▸ **Activity 1**:
From the music reviews, list every track title named in the paragraphs about Lunatraktors.
▸ **Activity 2**:
Copy the music reviews starting with "Shane Parish –" and going on through "and expansive style.", substituting "Stratocaster" for "Telecaster".
▸ **Activity 3**:
Pick up the music reviews where they end and write what comes next.

------ Page excerpt

The chemistry is explosive. Tracks evolve from a “low hum” into a “life-threatening comet” of sound, with Parker and Hooker’s primal rhythms driving Collier’s sledgehammer sax lines. Evoking the intensity of the Cecil Taylor Unit, this is challenging, cacophonous music that retains a solid structural core. It is a thrilling, gravity-defying debut for those willing to explore the outer limits of jazz.
Shane Parish – Solo at Cafe OTO (Red Eft Records)
Guitar adventurer Shane Parish switches from acoustic standards to electric re-imaginings on Solo at Cafe OTO, recorded live while touring with the Bill Orcutt Quartet. Playing a Telecaster, Parish tackles ballads by artists like Anne Briggs, Shirley Collins, and David Lynch, imbuing each track with his signature technique and expansive style.
Unlike his short Repertoire instrumentals, these six tracks are lengthy explorations. The final song, the John Jacob Niles number I’m Goin’ Away, takes its rhythm at leisure before introducing gnarlier bends and anxiety-inducing sharps. The David Lynch and Angelo Badalamenti piece Sycamore Trees is particularly wild, featuring the jagged edges akin to the Bill Orcutt Quartet’s looser numbers. The original compositions are pleasingly obscured, giving the music a great sense of freedom.
Lunatraktors – Quilting Points: Invitations and Open Calls 2019–2025
Lunatraktors (Clair Le Couteur and Carli Jefferson) delve into their archives for Quilting Points, a mesmerising collection of “broken folk” collages born from artistic collaborations, museum commissions, and open calls. The album brilliantly fuses fractured traditional song with innovative sound art.
The duo’s range is vast, from the brooding, cavernous echoing of Diffraction Pattern, which incorporates a Turner Prize performance, to Larentalia, a dark invocation blending haunting woodwind with an ancient Roman chant. The powerful live recording Now The Time tackles LGBTQ+ repression, while Museum Studies (Queen Street Mill) utilises clog dance and overtone singing over a drone. Whether reinterpreting an 1885 music hall classic (The Boy I Love) or conjuring pagan ritual (The Hoard), Lunatraktors craft a marvellously inventive and utterly idiosyncratic body of work.

------------
------ Provided material

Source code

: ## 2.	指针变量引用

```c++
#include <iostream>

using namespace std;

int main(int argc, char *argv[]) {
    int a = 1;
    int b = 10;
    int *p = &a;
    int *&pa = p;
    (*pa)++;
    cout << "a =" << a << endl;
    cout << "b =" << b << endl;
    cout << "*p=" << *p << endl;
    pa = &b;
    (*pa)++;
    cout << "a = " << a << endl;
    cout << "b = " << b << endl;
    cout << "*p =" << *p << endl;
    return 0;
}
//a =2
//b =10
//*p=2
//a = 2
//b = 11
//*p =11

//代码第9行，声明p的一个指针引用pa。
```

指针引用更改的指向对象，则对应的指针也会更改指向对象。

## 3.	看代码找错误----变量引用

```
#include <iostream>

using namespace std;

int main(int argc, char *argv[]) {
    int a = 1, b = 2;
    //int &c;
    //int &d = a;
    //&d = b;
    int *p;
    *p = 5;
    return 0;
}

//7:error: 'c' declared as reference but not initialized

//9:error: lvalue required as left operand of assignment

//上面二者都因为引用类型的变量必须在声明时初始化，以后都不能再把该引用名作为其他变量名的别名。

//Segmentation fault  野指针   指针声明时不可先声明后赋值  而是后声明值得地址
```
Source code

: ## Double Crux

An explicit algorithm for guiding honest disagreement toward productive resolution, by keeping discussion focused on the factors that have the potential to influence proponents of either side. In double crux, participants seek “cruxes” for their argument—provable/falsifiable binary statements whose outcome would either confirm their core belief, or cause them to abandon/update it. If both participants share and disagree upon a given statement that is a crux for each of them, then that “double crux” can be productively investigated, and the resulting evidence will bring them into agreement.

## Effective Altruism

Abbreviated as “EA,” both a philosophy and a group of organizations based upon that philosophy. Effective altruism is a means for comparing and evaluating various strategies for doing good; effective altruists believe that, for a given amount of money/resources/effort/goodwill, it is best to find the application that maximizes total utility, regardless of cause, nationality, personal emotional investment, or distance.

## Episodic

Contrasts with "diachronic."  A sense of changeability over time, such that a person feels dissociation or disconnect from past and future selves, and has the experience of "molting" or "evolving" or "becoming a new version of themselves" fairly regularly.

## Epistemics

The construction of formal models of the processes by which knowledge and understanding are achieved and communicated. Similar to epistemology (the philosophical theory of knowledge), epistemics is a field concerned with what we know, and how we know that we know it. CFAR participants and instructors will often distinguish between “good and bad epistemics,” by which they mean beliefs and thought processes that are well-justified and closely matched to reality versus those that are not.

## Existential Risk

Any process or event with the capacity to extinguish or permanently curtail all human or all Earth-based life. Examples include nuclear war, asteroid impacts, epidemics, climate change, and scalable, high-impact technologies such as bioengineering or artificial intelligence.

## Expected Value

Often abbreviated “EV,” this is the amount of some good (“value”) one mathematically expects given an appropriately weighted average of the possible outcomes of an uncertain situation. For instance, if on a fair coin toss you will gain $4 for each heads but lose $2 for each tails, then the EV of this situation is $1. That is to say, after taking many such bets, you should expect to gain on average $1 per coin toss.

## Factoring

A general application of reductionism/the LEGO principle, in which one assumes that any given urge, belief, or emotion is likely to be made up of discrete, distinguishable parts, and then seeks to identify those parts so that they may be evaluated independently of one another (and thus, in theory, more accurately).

------------

▸ **Task answer 1**:
Diffraction Pattern
Larentalia
Now The Time
Museum Studies (Queen Street Mill)
The Boy I Love
The Hoard

▸ **Task answer 2**:
Shane Parish – Solo at Cafe OTO (Red Eft Records)
Guitar adventurer Shane Parish switches from acoustic standards to electric re-imaginings on Solo at Cafe OTO, recorded live while touring with the Bill Orcutt Quartet. Playing a Stratocaster, Parish tackles ballads by artists like Anne Briggs, Shirley Collins, and David Lynch, imbuing each track with his signature technique and expansive style.

▸ **Task answer 3**:
Bob Dylan – Through The Open Window: The Bootleg Series Vol 18 (1956-1963) (Columbia Records)
Through The Open Window is an “indispensable” excavation of Bob Dylan’s formative years, spanning his first recording as a 15-year-old in 1956 through the height of his folk protest era. This eight-disc set exhaustively documents the period when Dylan found his voice and evolved from a Woody Guthrie disciple into the world’s most potent protest writer.
The collection features essential archival jewels, including the complete, committed Carnegie Hall concert from October 1963, rare live tapes from Gerdes Folk City, and session outtakes revealing his masterful harmonica work with Carolyn Hester and Harry Belafonte. From a ramshackle Let The Good Times Roll to an “more than passable Elvis styling” on That’s All Right, this meticulously crafted volume is the definitive artefact for exploring Dylan’s crucial early period.
Alick Nkhata – Radio Lusaka (Mississippi Records)
Mississippi Records’ compilation, Radio Lusaka, provides long-overdue focus on Alick Nkhata (1922–1978), a pivotal Zambian singer, scholar, and freedom fighter. Nkhata’s life bridged the colonial era and independence, crafting a sound that became the voice of a rising nation.
Fluent in several languages, Nkhata synthesised traditional Bemba idioms with global styles—from South African jazz to American country & western, honed while serving in the King’s African Rifles. Working at the colonial-controlled Central African Broadcasting Service (CABS), he blended urban dance rhythms with village songs, subtly promoting nationalism. Exemplified by the lead single Nafwaya Fwaya and its “impossibly tight vocal harmonies,” the album showcases his masterful fusion of influences, creating harmony from conflict and grounding a people during intense transformation.